Die Gleitzone im Midijob-Bereich bezeichnet den Einkommensbereich zwischen 520,01 Euro und 2.000 Euro monatlichem Bruttoentgelt, in dem Arbeitnehmer stufenweise steigende Sozialversicherungsbeiträge zahlen, ohne beim vollen Arbeitnehmerbeitrag einzusteigen. Die Regelung ist in § 20 Abs. 2 SGB IV verankert und soll den Übergang vom Minijob in eine reguläre Beschäftigung erleichtern.

Bedeutung für Ärzte

Arztpraxen beschäftigen häufig Teilzeitkräfte, Rezeptionsmitarbeiterinnen oder medizinische Fachangestellte im Midijob-Bereich.
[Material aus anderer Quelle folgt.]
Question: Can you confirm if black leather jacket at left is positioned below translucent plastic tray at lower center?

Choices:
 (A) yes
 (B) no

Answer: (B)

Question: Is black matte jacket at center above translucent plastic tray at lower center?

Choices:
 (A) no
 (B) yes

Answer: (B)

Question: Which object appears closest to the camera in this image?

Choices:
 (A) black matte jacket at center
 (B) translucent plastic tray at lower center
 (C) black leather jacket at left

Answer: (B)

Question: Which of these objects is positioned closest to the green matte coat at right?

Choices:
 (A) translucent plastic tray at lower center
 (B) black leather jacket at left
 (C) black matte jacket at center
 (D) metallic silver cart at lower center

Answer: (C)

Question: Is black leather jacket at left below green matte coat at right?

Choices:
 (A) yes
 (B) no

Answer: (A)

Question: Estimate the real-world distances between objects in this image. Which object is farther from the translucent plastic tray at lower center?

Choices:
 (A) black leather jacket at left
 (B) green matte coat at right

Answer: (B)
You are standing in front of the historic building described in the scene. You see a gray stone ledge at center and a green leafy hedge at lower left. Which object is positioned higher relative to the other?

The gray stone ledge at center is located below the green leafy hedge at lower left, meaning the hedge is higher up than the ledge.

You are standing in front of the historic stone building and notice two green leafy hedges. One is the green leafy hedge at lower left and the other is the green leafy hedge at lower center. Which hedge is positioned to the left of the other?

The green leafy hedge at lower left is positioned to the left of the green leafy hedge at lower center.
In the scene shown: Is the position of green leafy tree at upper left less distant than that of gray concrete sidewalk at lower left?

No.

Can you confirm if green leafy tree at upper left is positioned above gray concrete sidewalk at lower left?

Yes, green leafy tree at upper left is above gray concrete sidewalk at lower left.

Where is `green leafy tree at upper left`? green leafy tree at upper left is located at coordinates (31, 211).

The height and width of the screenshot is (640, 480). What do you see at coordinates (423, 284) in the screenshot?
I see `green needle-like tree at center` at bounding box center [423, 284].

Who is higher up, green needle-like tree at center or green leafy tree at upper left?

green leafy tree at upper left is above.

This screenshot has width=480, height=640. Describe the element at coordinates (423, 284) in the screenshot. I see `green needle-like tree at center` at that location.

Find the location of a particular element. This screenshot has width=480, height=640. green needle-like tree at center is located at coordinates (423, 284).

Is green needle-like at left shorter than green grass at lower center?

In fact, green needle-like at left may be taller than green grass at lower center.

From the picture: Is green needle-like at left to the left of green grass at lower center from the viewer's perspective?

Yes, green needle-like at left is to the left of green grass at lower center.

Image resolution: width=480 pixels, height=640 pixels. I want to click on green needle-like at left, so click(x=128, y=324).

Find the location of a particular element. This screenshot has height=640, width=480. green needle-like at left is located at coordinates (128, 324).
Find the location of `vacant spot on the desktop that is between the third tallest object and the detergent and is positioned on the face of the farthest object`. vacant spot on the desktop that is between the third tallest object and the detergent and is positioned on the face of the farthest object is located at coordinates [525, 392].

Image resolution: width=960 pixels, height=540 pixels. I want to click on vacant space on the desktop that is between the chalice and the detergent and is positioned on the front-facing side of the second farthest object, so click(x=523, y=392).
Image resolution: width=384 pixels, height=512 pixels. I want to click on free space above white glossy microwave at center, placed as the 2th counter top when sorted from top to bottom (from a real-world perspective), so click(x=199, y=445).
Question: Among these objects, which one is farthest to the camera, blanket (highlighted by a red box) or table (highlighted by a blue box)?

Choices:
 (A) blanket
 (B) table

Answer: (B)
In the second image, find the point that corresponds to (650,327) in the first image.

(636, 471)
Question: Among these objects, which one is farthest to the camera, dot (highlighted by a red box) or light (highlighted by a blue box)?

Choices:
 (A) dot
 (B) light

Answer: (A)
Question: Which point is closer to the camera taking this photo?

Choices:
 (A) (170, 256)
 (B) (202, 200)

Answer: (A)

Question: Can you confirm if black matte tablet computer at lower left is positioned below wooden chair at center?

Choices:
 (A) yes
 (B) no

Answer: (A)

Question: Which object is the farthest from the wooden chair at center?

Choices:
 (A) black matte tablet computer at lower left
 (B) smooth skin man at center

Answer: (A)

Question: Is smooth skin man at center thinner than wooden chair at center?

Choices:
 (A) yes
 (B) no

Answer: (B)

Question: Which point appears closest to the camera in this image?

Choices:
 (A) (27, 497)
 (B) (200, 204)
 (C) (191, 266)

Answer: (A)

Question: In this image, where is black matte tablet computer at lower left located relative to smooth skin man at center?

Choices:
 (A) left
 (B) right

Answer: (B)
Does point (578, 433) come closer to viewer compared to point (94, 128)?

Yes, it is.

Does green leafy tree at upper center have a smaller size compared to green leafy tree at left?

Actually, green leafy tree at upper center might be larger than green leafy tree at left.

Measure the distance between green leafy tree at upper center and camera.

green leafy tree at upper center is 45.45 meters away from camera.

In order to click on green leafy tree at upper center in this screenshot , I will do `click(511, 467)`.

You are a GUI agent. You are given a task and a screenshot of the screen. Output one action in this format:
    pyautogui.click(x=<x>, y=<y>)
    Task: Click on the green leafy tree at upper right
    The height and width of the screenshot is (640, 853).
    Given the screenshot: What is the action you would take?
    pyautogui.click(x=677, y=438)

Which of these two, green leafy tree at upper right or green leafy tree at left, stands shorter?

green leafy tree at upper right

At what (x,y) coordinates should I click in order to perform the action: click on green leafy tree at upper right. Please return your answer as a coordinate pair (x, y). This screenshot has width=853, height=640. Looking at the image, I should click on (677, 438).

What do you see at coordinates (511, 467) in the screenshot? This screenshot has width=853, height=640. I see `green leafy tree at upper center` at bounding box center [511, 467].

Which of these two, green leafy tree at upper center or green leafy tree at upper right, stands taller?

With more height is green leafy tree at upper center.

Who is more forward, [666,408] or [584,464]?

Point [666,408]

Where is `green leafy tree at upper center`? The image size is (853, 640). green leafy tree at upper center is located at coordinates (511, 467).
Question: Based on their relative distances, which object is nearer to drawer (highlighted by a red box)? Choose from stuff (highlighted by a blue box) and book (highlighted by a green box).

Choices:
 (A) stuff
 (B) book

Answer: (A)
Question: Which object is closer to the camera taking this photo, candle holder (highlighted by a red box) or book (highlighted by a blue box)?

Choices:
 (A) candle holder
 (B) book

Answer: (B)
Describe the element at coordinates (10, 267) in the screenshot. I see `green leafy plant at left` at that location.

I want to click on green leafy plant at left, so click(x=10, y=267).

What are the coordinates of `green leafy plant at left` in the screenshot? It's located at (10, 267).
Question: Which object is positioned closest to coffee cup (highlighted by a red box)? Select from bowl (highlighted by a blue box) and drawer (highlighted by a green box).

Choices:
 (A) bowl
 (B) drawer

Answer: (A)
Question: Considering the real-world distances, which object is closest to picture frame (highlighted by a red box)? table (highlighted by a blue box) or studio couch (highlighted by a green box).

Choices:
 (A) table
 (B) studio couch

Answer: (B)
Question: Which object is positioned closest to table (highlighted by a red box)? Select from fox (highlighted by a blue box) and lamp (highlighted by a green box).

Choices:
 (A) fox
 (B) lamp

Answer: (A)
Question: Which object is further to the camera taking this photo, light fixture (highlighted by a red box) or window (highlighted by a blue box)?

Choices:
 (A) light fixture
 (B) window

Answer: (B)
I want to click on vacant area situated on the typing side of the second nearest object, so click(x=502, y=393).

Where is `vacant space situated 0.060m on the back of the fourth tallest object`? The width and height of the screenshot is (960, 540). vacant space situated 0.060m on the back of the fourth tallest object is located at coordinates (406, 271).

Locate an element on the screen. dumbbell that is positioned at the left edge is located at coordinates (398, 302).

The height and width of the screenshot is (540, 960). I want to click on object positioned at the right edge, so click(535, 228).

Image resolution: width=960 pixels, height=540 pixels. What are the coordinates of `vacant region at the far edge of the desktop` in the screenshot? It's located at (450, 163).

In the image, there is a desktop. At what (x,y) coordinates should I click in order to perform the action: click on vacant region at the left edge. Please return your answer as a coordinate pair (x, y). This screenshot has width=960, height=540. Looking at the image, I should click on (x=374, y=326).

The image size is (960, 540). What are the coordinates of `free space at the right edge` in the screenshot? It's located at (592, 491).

Der Arbeitgeber zahlt in der Gleitzone stets den vollen Arbeitgeberanteil zur Sozialversicherung (rund 20 bis 21 Prozent), während der Arbeitnehmeranteil von null Prozent bei 520,01 Euro schrittweise auf den regulären Arbeitnehmeranteil ansteigt. Bei einem Bruttogehalt von 1.000 Euro zahlt die Praxisangestellte einen reduzierten Beitrag, die Praxis den vollen Arbeitgeberanteil von ca. 200 Euro. Für Praxisinhaber als Arbeitgeber ist wichtig: Die Lohnabrechnung im Midijob erfordert eine korrekte Berechnung der gleitenden Beitragsformel, was spezielle Lohnbuchhaltungssoftware voraussetzt. Ärzteversichert informiert über Beschäftigungsmodelle im Praxiskontext.

Abgrenzung

Die Midijob-Gleitzone unterscheidet sich vom Minijob (bis 520 Euro): Im Minijob zahlt der Arbeitgeber Pauschalbeiträge, der Arbeitnehmer ist beitragsfrei. Oberhalb von 2.000 Euro gelten reguläre Sozialversicherungsbeiträge ohne Gleitung. Auch von der kurzfristigen Beschäftigung (saisonal, keine SV-Pflicht bei weniger als 3 Monaten/70 Arbeitstagen) ist der Midijob zu unterscheiden.

Beispiel

Eine MFA in einer Hausarztpraxis arbeitet 20 Stunden pro Woche und verdient 1.200 Euro brutto monatlich. Sie zahlt einen reduzierten Arbeitnehmeranteil zur Sozialversicherung. Die Praxis trägt den vollen Arbeitgeberanteil. Gegenüber einer Vollzeitstelle spart die MFA monatlich ca. 60 bis 80 Euro Sozialabgaben.